Mr Sebastian Kitayimbwa during the interview at his home in Ntete Lwebitakuli, Sembabule District.

PHOTO BY HENRY LUBEGA

What you need to know:

  • Witness special. On November 22, 1969, news begun to filter in that exiled king of Buganda Kabaka Edward Muteesa had passed on in London. He had died in his flat from what an autopsy report called “acute alcohol poisoning”, though others suspected he was poisoned by former president Milton Obote’s agent. On December 3, 1969, Muteesa was temporarily buried at Kensal Rise cemetery in London, but soon after overthrowing Obote’s government, president Idi Amin announced plans to return Muteesa’s remains to Uganda. In the first part of our five-part series, Sebastian Kitayimbwa tells Henry Lubega how Amin broke the news.

I was still recovering from the excitement of being released from jail where I had spent five years as one of the officials of Buganda Kingdom jailed after the 1966 Crisis.
A meeting was called in Kampala [by former president Idi Amin] for former Buganda Kingdom officials. We were now being referred to as the Bataka ba Buganda.

We went for the meeting without knowing the agenda. By then he [Amin] had not shown his true colours. The last thing we had in our minds was the announcement of the return of the remains of Sir Edward Muteesa.
We were invited to the Parliament Building; we all assembled early enough and waited up to around midday when he showed up.

The meeting, which lasted for about three hours, was characterised by tension. It was not until he announced the decision to return the body that many of us felt relaxed.

He started the meeting by explaining to us why he had overthrown the Milton Obote regime, saying Obote had bad behaviours towards the people of Uganda. He went ahead to say they as soldiers were being used by Obote to do bad things to the people of Uganda against their will.

When he told us that he was going to return Muteesa’s remains, there was ululation, clapping, handshaking and hugging among the Bataka ba Buganda in attendance.
Amin went on to say there was no reason as to why the body should not be brought back home and be buried at his ancestral home.

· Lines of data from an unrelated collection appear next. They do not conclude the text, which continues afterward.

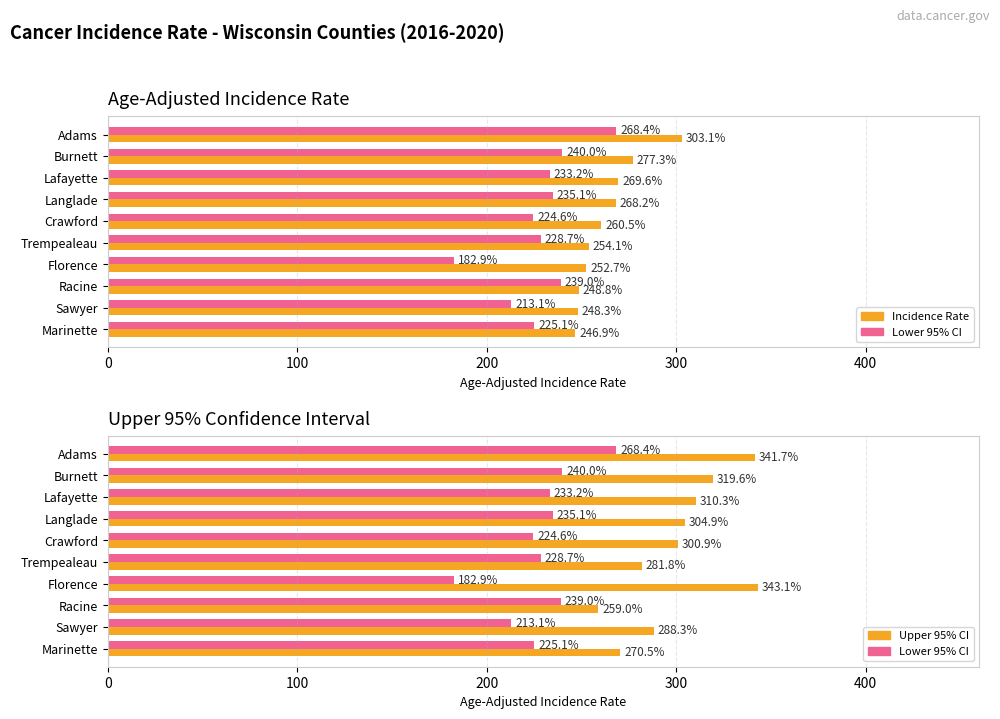

Count the number of categories in the chart.

10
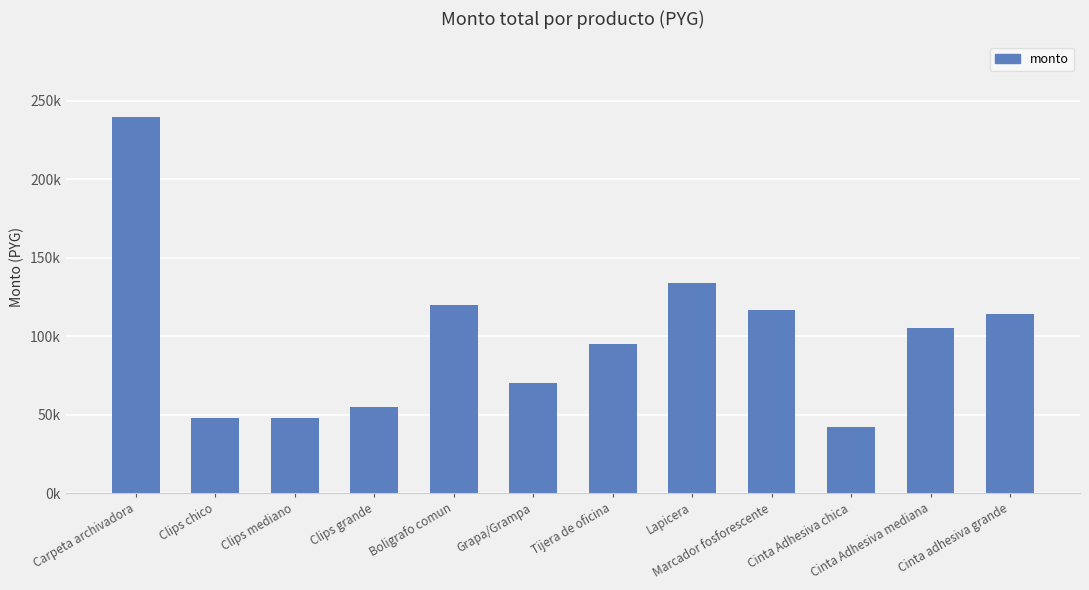

Are the bars horizontal?

No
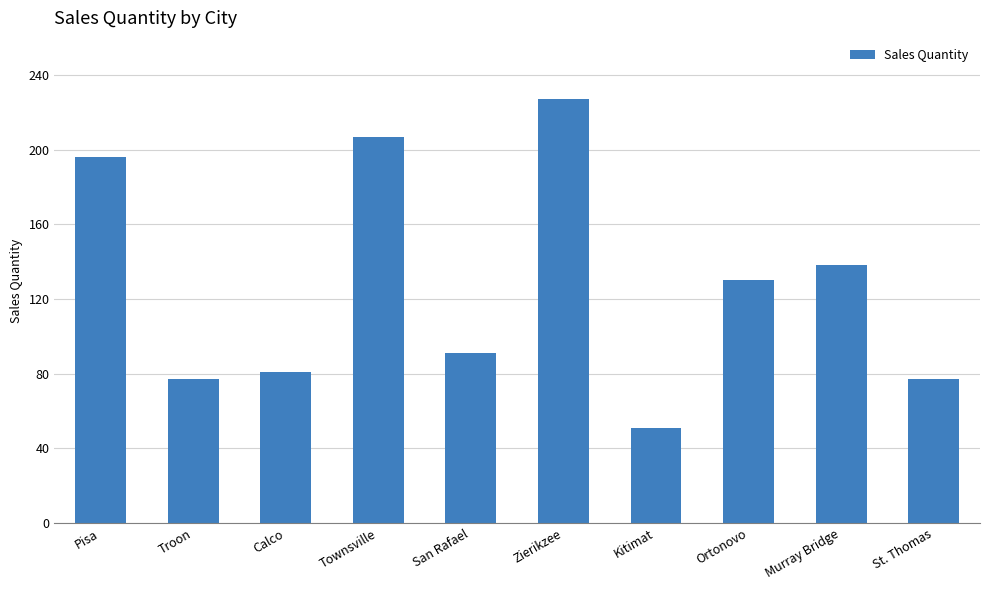

Reading left to right, transcribe all the data shown in this chart.

196	77	81	207	91	227	51	130	138	77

He went on to tell us that despite the disagreement that came between him and the late Muteesa, the former kabaka was his master and they had a good working relationship.
During the meeting, he explained the good that Muteesa had done for people outside Buganda and how he welcomed them into Buganda.

He went ahead and announced the dates during which the body was to be returned and he declared days of mourning which were also declared public holidays.
A committee to oversee the preparations for the return of the remains was put in place. He also told us to go ahead and plan for our traditional functions related to the burial of the kabaka.

Amin went on to advise us not to let Prince Ronald Mutebi stay in Uganda. He said in case anything happened to him, ‘people would blame me, when I don’t know who has done it’.

Following that meeting, we as the Bataka agreed with the proposal and from within us a committee was selected to start the preparation for the return of the remains. Several meetings were held, though I was not part of them.
When the body returned on March 29, 1971, I went to pay my last respect to my king whom I loved so much and had risked my life for.

Seeing him in the glass casket at Namirembe and Bamunanika was very painful, considering what I went through to see him get out of the country after the attack on his palace. I was imprisoned because of helping him go to exile.”